Nadzieja, założenia, plany. Umarły, bo uczniowie idący do Emaus nie usłyszeli od nikogo, że zobaczono Jezusa. To jest ciekawa sprawa. Przecież oni opowiadają o śmierci, opowiadają o pustym grobie! Czyli o zmartwychwstaniu! Ale są zrezygnowani! Czyżby nie słuchali uważnie wszystkich zapowiedzi Jezusa o śmierci i zmartwychwstaniu? Czyżby ich to tak naprawdę do końca nie interesowało? Może w centrum ich relacji z Jezusem były przede wszystkim ich pomysły, ich idee, ich plany? Ludzkie myślenie, ludzkimi kategoriami? I dlatego nie zapamiętali wypowiedzi o śmierci i życiu?
Nierozpoznany zmartwychwstały Pan przeprowadza zatem katechezę. Najpierw
pozwala im się wygadać, uważnie ich słucha, potem objaśnia Pismo i łamie chleb. Objaśnia Pismo i łamie chleb. I wówczas ich oczy się otwierają i zaczynają rozumieć sens całej Jezusowej historii, zaczynają rozumieć Boże plany.
Im mniej w naszym życiu miejsca na Pismo i na łamanie chleba (na sakramenty), tym więcej myślenia według naszych, płaskich, krótkich perspektyw i nudnych kategorii. Tylko naszych kategorii. Im więcej Pisma i sakramentów, tym łatwiej zobaczyć Zmartwychwstałego.

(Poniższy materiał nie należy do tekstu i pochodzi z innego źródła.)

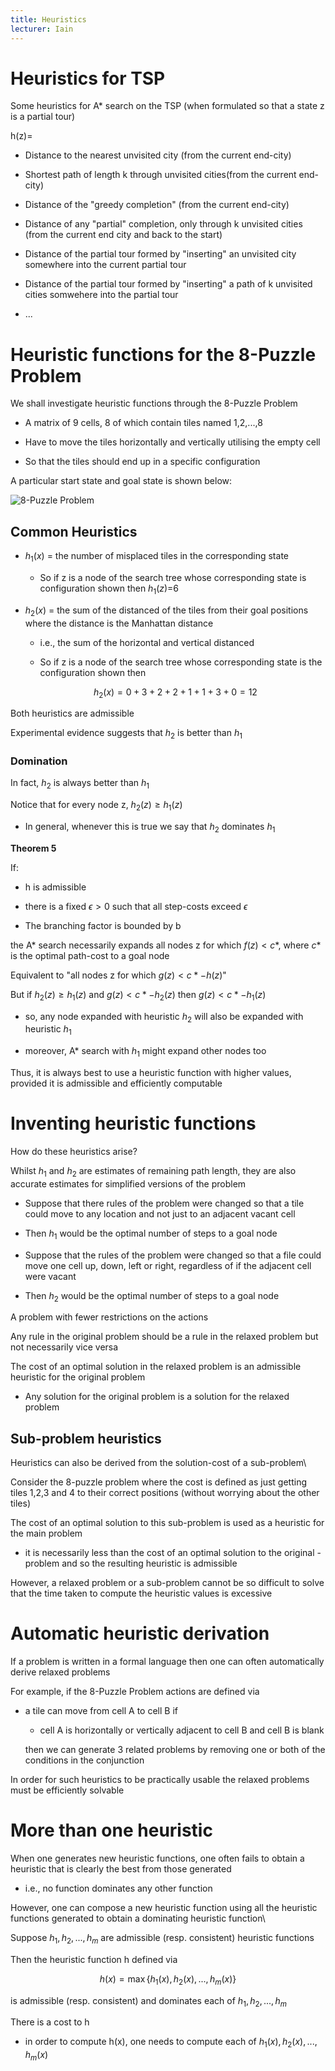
 ```yaml
---
title: Heuristics
lecturer: Iain
---
```


# Heuristics for TSP

Some heuristics for A\* search on the TSP (when formulated so that a
state z is a partial tour)

h(z)=

-   Distance to the nearest unvisited city (from the current end-city)

-   Shortest path of length k through unvisited cities(from the current
    end-city)

-   Distance of the "greedy completion" (from the current end-city)

-   Distance of any "partial" completion, only through k unvisited
    cities (from the current end city and back to the start)

-   Distance of the partial tour formed by "inserting" an unvisited city
    somewhere into the current partial tour

-   Distance of the partial tour formed by "inserting" a path of k
    unvisited cities somwehere into the partial tour

-   ...

# Heuristic functions for the 8-Puzzle Problem

We shall investigate heuristic functions through the 8-Puzzle Problem

-   A matrix of 9 cells, 8 of which contain tiles named 1,2,...,8

-   Have to move the tiles horizontally and vertically utilising the
    empty cell

-   So that the tiles should end up in a specific configuration

A particular start state and goal state is shown below:

![8-Puzzle Problem](/img/Year_2/Software_Methodologies/AI_Search/Heuristics/8-puzzle.webp)

## Common Heuristics

-   $h_1(x)$ = the number of misplaced tiles in the corresponding state

    -   So if z is a node of the search tree whose corresponding state
        is configuration shown then $h_1(z)$=6

-   $h_2(x)$ = the sum of the distanced of the tiles from their goal
    positions where the distance is the Manhattan distance

    -   i.e., the sum of the horizontal and vertical distanced

    -   So if z is a node of the search tree whose corresponding state
        is the configuration shown then

    $$
    h_2(x)=0+3+2+2+1+1+3+0=12
    $$

Both heuristics are admissible

Experimental evidence suggests that $h_2$ is better than $h_1$

### Domination

In fact, $h_2$ is always better than $h_1$

Notice that for every node z, $h_2(z)\geqslant h_1(z)$

-   In general, whenever this is true we say that $h_2$ dominates $h_1$

**Theorem 5**

If:

-   h is admissible

-   there is a fixed $\epsilon>0$ such that all step-costs exceed
    $\epsilon$

-   The branching factor is bounded by b

the A\* search necessarily expands all nodes z for which $f(z)<c*$,
where $c*$ is the optimal path-cost to a goal node

Equivalent to "all nodes z for which $g(z)<c*-h(z)$"

But if $h_2(z)\geqslant h_1(z)$ and $g(z)<c*-h_2(z)$ then
$g(z)<c*-h_1(z)$

-   so, any node expanded with heuristic $h_2$ will also be expanded
    with heuristic $h_1$

-   moreover, A\* search with $h_1$ might expand other nodes too

Thus, it is always best to use a heuristic function with higher values,
provided it is admissible and efficiently computable

# Inventing heuristic functions

How do these heuristics arise?

Whilst $h_1$ and $h_2$ are estimates of remaining path length, they are
also accurate estimates for simplified versions of the problem

-   Suppose that there rules of the problem were changed so that a tile
    could move to any location and not just to an adjacent vacant cell

-   Then $h_1$ would be the optimal number of steps to a goal node

-   Suppose that the rules of the problem were changed so that a file
    could move one cell up, down, left or right, regardless of if the adjacent cell were vacant

-   Then $h_2$ would be the optimal number of steps to a goal node

<Definition name="Relaxed Problem">
A problem with fewer restrictions on the actions
</Definition>

Any rule in the original problem should be a rule in the relaxed problem
but not necessarily vice versa

The cost of an optimal solution in the relaxed problem is an admissible
heuristic for the original problem

-   Any solution for the original problem is a solution for the relaxed
    problem

## Sub-problem heuristics

Heuristics can also be derived from the solution-cost of a sub-problem\

Consider the 8-puzzle problem where the cost is defined as just getting
tiles 1,2,3 and 4 to their correct positions (without worrying about the
other tiles)

The cost of an optimal solution to this sub-problem is used as a
heuristic for the main problem

-   it is necessarily less than the cost of an optimal solution to the
    original -problem and so the resulting heuristic is admissible

However, a relaxed problem or a sub-problem cannot be so difficult to
solve that the time taken to compute the heuristic values is excessive

# Automatic heuristic derivation

If a problem is written in a formal language then one can often
automatically derive relaxed problems

For example, if the 8-Puzzle Problem actions are defined via

-   a tile can move from cell A to cell B if

    -   cell A is horizontally or vertically adjacent to cell B and cell
        B is blank

    then we can generate 3 related problems by removing one or both of
    the conditions in the conjunction

In order for such heuristics to be practically usable the relaxed
problems must be efficiently solvable

# More than one heuristic

When one generates new heuristic functions, one often fails to obtain a
heuristic that is clearly the best from those generated

-   i.e., no function dominates any other function

However, one can compose a new heuristic function using all the
heuristic functions generated to obtain a dominating heuristic function\

Suppose $h_1, h_2,..., h_m$ are admissible (resp. consistent) heuristic
functions

Then the heuristic function h defined via

$$
h(x)=\max\{h_1(x),h_2(x),...,h_m(x)\}
$$

is admissible (resp. consistent) and dominates each of $h_1,h_2,...,h_m$

There is a cost to h

-   in order to compute h(x), one needs to compute each of
    $h_1(x),h_2(x),...,h_m(x)$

Szczególnie wówczas, gdy mamy ochotę rzucić wszystko i ukryć się, gdy chcemy, żeby nas zostawili w spokoju, żeby nikt już nie dzwonił, żeby nikt mejli nie pisał i niczego od nas nie chciał. Szczególnie wówczas, gdy mamy ochotę pójść daleko od wszystkiego i wszystkich, do jakiegoś Emaus.